Pihak yang memakruhkan, seperti Imam Mulla Ali Al Qari Rahimahullah berkata:
والنهي للتنزيه رحمة على الأمة أن يضعفوا عن حق القيام بصيام رمضان على وجه النشاط ، وأما من صام شعبان كله فيتعود بالصوم ويزول عنه الكلفة. ولذا قيد بالإنتصاف أو نهي عنه لأنه نوع من التقدم والله أعلم.
Larangan hanya menunjukkan makruh tanzih, sebagai kasih sayang untuk umat yaitu mereka dapat mengalami kelemahan untuk menjalankan shalat malam ketika Ramadan yang begitu giat dilaksanakan.
Ada pun bagi orang yang berpuasa Sya’ban keseluruhannya maka pembiasaan itu dengan berpuasa bisa menghilangkan taklif-nya Ramadan.
Oleh karenanya, berpuasa setengah bulan itu atau larangannya, terikat oleh hal ini, karena hal itu (berpuasa setengah bulan setelah 15 Sya’ban) termasuk jenis larangan “mendahulukan berpuasa” ketika menjelang Ramadan.
Wallahu A’lam. (Mirqah Al Mafatih, 6/280)

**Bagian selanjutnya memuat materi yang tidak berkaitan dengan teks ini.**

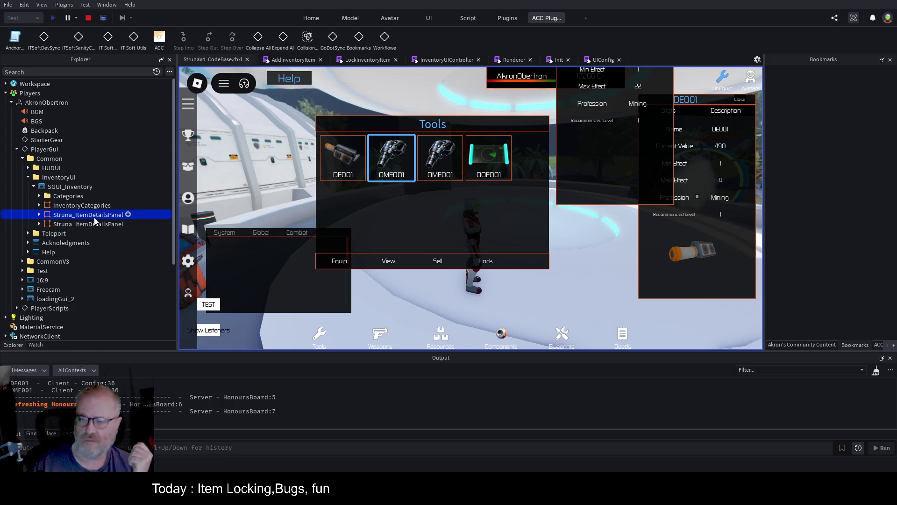
click(855, 345)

Maksud larangan mendahulukan puasa ketika menjelang Ramadan adalah hadis berikut:
لَا يَتَقَدَّمَنَّ أَحَدُكُمْ رَمَضَانَ بِصَوْمِ يَوْمٍ أَوْ يَوْمَيْنِ إِلَّا أَنْ يَكُونَ رَجُلٌ كَانَ يَصُومُ صَوْمَهُ فَلْيَصُمْ ذَلِكَ الْيَوْمَ
“Janganlah salah seorang kalian mendahulukan Ramadan dengan puasa sehari atau dua hari, kecuali bagi seseorang yang sedang menjalankan puasa kebiasaannya, maka puasalah pada hari itu.” (HR. Bukhari No. 1815)
Mulla Ali Al Qari berkata lagi – Beliau mengutip dari Al Qadhi ‘Iyadh, katanya:
المقصود استجمام من لا يقوى على تتابع الصيام فاستحب الإفطار كما استحب إفطار عرفة ليتقوى على الدعاء فأما من قدر فلا نهي له ولذلك جمع النبي بين الشهرين في الصوم اه وهو كلام حسن لكن يخالف مشهور مذهبه أن الصيام بلا سبب بعد نصف شعبان مكروه
Maksudnya adalah memberikan keringanan bagi orang yang tidak kuat puasa berturut-turut, maka dianjurkan baginya untuk tidak berpuasa,
sebagaimana orang yang sedang wukuf di Arafah dianjurkan tidak berpuasa agar dia kuat berdoa.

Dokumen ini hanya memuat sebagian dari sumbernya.